Yuto Nakajima, #MANHOLE © Gaga Corporation/J Storm

Perspektive Deutsches Kino

NOMADES DU NUCLÉAIRE
by Kilian Armando Friedrich, Tizian Stromp Zargari
World premiere
The French workers who clean nuclear reactors are exposed to high levels of radiation. With impressive images the film portrays “nuclear nomads” who travel from one nuclear power plant to another in caravans, risking their health in the name of the future.

VERGISS MEYN NICHT
by Fabiana Fragale, Kilian Kuhlendahl, Jens Mühlhoff
World premiere
In 2018, Steffen Meyn died from a fall during the protests in Hambach Forest.
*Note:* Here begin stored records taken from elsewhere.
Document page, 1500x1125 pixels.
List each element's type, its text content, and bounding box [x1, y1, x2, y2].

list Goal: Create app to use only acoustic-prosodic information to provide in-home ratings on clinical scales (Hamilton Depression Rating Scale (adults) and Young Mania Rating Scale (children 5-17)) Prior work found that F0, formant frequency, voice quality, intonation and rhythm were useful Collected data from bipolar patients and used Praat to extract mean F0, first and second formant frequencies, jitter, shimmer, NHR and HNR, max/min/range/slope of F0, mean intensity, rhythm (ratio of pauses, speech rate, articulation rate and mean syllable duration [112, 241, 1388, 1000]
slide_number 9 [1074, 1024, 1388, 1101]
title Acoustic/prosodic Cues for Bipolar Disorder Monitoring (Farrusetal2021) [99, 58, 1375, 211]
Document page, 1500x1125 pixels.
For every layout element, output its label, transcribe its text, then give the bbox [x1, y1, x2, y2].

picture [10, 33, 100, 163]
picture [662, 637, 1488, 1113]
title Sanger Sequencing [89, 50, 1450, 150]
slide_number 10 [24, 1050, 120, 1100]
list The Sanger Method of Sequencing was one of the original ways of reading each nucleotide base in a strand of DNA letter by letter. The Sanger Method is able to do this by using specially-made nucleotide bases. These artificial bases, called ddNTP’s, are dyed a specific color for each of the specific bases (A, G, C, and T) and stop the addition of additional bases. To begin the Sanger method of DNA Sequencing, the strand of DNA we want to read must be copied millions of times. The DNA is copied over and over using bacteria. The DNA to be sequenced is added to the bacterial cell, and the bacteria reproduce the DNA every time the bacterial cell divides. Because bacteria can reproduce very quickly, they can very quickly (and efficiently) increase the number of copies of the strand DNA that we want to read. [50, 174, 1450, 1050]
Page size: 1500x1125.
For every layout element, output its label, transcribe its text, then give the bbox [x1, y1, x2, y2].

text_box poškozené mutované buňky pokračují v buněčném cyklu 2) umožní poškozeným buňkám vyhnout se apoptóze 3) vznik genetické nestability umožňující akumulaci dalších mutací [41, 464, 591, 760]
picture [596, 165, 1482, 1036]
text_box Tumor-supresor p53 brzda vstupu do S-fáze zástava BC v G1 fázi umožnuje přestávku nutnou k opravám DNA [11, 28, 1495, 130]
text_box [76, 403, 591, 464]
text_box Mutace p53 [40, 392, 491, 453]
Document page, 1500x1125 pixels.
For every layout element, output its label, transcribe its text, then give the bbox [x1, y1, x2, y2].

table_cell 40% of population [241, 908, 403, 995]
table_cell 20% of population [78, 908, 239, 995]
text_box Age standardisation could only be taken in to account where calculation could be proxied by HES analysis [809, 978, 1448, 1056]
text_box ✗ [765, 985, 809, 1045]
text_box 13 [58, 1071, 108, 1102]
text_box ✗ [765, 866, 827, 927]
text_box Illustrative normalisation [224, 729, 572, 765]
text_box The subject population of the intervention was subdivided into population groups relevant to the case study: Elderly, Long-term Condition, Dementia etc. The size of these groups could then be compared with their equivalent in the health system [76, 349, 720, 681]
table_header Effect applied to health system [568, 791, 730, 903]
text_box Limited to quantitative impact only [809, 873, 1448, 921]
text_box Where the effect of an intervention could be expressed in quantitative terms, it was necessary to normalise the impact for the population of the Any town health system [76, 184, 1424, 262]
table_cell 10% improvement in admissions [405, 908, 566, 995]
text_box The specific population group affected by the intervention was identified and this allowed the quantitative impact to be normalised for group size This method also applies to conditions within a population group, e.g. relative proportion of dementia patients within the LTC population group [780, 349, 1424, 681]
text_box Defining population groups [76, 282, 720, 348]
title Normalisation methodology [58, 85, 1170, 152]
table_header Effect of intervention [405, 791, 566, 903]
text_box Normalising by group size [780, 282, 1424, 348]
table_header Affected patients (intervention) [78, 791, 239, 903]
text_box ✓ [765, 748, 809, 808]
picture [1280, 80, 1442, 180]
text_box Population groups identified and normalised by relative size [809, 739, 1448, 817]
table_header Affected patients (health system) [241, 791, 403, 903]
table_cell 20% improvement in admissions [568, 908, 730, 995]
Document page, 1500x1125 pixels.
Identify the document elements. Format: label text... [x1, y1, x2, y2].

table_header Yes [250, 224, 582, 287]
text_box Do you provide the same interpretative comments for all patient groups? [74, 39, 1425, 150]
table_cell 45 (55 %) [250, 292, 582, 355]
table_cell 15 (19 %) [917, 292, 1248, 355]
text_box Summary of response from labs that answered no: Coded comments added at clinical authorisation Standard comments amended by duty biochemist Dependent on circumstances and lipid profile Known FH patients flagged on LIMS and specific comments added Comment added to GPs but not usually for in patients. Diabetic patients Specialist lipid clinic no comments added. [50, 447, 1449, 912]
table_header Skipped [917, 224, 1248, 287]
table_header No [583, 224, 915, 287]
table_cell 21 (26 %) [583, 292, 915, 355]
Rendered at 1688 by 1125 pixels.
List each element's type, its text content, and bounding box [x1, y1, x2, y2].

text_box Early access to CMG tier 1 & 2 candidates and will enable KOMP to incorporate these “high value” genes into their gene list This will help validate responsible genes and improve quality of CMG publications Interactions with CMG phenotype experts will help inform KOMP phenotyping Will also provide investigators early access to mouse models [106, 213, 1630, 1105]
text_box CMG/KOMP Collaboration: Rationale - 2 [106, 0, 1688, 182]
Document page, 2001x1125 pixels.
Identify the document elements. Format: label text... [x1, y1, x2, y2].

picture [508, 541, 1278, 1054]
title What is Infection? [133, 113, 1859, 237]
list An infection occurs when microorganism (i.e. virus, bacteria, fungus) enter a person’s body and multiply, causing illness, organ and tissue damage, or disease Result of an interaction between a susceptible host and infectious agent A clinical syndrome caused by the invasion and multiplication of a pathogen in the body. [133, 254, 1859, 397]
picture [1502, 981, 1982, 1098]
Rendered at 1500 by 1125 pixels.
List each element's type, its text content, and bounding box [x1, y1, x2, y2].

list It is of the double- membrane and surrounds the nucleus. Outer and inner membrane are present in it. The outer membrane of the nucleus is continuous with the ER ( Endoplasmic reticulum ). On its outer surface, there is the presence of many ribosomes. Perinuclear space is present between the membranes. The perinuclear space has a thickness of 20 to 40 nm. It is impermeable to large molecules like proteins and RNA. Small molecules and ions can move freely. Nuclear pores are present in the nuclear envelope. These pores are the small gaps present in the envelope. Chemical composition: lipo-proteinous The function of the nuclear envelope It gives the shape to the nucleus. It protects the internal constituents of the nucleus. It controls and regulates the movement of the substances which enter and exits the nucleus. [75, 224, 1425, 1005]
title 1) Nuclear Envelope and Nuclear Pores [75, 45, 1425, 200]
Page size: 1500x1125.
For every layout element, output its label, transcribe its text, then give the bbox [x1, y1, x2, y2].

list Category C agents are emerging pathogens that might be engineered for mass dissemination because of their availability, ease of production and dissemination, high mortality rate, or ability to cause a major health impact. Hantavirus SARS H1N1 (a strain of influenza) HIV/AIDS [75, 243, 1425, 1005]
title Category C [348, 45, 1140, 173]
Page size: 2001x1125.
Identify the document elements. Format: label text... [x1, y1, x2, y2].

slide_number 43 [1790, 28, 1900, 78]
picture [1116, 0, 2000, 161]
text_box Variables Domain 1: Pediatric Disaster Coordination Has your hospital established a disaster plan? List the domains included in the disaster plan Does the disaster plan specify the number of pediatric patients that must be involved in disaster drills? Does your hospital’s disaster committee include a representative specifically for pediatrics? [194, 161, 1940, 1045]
Combining footage he shot on a 360-degree helmet camera with interviews with environmentalists, this film asks how far activism should go – and how far it must.

Berlinale Series (Out of Competition)

DER SCHWARM
by Barbara Eder, Luke Watson, Philipp Stölzl
World premiere
Whales sink boats, shellfish poison a coastal town. In this adaptation of Schätzing’s novel, nature seems to be taking its revenge. A research team becomes the last hope – not only fighting this threat, but also corrupt corporations and politicians.